Prendre pour cible des personnes et des groupes LGBTI est courant dans la province de l’Aceh. Le 17 décembre 2017, un hôtel en Aceh a fait l’objet d’une descente et six femmes transgenres ont été livrées à la police après que des informations aient circulé selon lesquelles un concours de beauté transgenre avait lieu là, un acte qui soit disant violait le droit musulman (charia). Lors d’une autre violation de l’interdiction absolue de la torture et de toute autre forme de traitement cruel, inhumain et dégradant, deux hommes ont été frappés à coup de bâton à 83 reprises chacun parce qu’ils avaient eu des relations sexuelles consenties (liwath), au titre du Code pénal islamique de la province d’Aceh, en mai 2017. Bien que des règlements de la charia soient en vigueur en Aceh depuis l’adoption en 2001 de la Loi spéciale relative à l’autonomie de la province, et soient appliqués par les tribunaux islamiques, c’était la première fois que des hommes homosexuels recevaient des coups de bâton au titre de la charia dans la province.

La province de l’Aceh est la seule province indonésienne qui applique la charia. Le Code pénal islamique de la province de l’Aceh a été adopté par le Parlement de l’Aceh le 27 septembre 2014. Au titre de ce texte, les tribunaux islamiques peuvent imposer jusqu’à 100 coups de bâton pour sanctionner les relations sexuelles entre personnes du même sexe, les relations sexuelles avant le mariage et d’autres relations sexuelles hors mariage. Hors de l’Aceh, les relations homosexuelles consenties ne sont pas un crime au titre du Code pénal indonésien. Cependant, en plus d’un environnement déjà hostile aux personnes LGBTI en Indonésie, en janvier 2018, les législateurs ont ajouté des dispositions au projet de loi d’amendement du Code pénal, qui érigent en infractions les relations homosexuelles consenties. Ces dispositions font toujours l’objet de débats au Parlement.

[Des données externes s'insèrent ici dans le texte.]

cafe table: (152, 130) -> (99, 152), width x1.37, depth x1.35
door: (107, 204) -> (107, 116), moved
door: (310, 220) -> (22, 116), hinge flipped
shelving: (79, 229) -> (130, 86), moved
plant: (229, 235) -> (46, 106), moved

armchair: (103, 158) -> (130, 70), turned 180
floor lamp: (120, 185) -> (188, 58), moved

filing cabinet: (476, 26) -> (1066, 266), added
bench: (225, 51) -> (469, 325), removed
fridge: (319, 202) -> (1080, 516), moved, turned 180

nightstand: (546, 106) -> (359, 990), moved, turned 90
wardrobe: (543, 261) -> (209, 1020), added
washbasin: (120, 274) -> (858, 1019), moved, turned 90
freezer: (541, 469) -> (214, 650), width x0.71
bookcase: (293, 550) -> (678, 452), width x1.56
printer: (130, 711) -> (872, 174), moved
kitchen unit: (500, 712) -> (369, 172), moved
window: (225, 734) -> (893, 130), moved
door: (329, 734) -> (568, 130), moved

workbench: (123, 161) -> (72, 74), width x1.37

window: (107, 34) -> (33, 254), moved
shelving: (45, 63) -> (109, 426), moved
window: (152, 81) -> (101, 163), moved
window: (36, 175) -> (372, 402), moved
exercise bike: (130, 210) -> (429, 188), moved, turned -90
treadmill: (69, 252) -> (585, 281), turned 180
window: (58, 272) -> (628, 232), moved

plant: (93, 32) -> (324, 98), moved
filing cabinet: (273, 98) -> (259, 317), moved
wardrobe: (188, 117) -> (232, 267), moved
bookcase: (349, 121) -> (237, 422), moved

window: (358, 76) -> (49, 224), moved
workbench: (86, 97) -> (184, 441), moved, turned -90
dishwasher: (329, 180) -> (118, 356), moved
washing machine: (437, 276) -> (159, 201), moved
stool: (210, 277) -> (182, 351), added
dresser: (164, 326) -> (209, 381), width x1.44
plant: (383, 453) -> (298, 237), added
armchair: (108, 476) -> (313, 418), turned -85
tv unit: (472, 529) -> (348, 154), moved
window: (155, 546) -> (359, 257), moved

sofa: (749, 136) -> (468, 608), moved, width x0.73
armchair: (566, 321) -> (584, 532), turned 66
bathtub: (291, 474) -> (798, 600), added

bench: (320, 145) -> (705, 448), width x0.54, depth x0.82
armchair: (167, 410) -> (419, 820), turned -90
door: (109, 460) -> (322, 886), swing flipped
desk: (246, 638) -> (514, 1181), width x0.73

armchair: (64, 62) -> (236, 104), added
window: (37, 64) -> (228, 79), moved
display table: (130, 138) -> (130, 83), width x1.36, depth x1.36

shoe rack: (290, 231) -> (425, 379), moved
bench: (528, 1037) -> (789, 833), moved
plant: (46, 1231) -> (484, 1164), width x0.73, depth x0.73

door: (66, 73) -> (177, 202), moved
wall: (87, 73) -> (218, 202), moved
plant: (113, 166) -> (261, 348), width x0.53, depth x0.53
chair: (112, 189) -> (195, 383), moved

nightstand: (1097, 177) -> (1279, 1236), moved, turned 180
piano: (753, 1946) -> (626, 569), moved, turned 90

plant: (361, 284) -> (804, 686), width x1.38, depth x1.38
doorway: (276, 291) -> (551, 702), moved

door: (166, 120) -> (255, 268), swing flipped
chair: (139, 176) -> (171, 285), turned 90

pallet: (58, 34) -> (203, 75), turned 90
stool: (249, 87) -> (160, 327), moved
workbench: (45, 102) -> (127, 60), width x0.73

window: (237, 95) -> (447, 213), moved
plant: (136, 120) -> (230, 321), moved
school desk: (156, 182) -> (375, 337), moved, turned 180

Des organisations de défense des droits des LGBTI font l’objet de poursuites dans d’autres régions du pays. Le 25 mai 2017, 141 hommes ont été arrêtés dans le district Nord de Djakarta après avoir participé à ce que la police a décrit comme une « partie fine homosexuelle ». Le lendemain, 126 d’entre eux ont été relâchés et 10 inculpés d’avoir fourni des « services pornographiques » en vertu de la Loi n° 44/2008 relative à la pornographie.